**Die Aufgabe:**
Schreibst du den Abschnitt von der Zeile mit „Give me SVG“ bis einschließlich zum Ende der Auflistung neu, wobei „Render“ durch „Draw“ ersetzt wird und alles andere unverändert bleibt? Lass die Bilder in der Antwort weg.

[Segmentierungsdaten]
◆ ◆ ◆

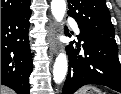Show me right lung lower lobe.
<instances>
[{"mask_svg":"<svg viewBox=\"0 0 121 94\" xmlns=\"http://www.w3.org/2000/svg\"><path fill=\"white\" fill-rule=\"evenodd\" d=\"M30 7L1 17V84L18 94H29L33 69L28 30Z\"/></svg>","mask_w":121,"mask_h":94,"instance_id":"1","label":"right lung lower lobe"}]
</instances>
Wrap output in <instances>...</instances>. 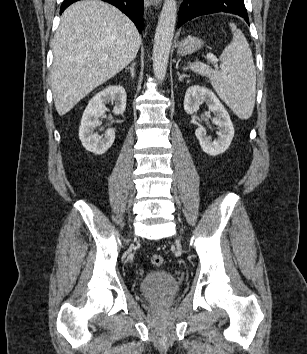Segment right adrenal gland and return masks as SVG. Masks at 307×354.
<instances>
[{"label": "right adrenal gland", "instance_id": "1", "mask_svg": "<svg viewBox=\"0 0 307 354\" xmlns=\"http://www.w3.org/2000/svg\"><path fill=\"white\" fill-rule=\"evenodd\" d=\"M135 62H133L132 64H131V66L130 67H128V68H126V69H130V72H131V76L134 78V76H135Z\"/></svg>", "mask_w": 307, "mask_h": 354}]
</instances>
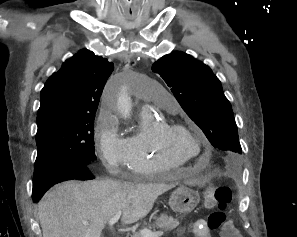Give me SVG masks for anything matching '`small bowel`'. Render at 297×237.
<instances>
[{
    "mask_svg": "<svg viewBox=\"0 0 297 237\" xmlns=\"http://www.w3.org/2000/svg\"><path fill=\"white\" fill-rule=\"evenodd\" d=\"M191 229L197 237H211L205 220L199 219L192 223Z\"/></svg>",
    "mask_w": 297,
    "mask_h": 237,
    "instance_id": "small-bowel-1",
    "label": "small bowel"
}]
</instances>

◆ ◆ ◆

**Schriftliche Antwort:**
Give me SVG masks for anything matching '`small bowel`'. Draw at 297×237.
<instances>
[{
    "mask_svg": "<svg viewBox=\"0 0 297 237\" xmlns=\"http://www.w3.org/2000/svg\"><path fill=\"white\" fill-rule=\"evenodd\" d=\"M191 229L197 237H211L205 220L199 219L192 223Z\"/></svg>",
    "mask_w": 297,
    "mask_h": 237,
    "instance_id": "small-bowel-1",
    "label": "small bowel"
}]
</instances>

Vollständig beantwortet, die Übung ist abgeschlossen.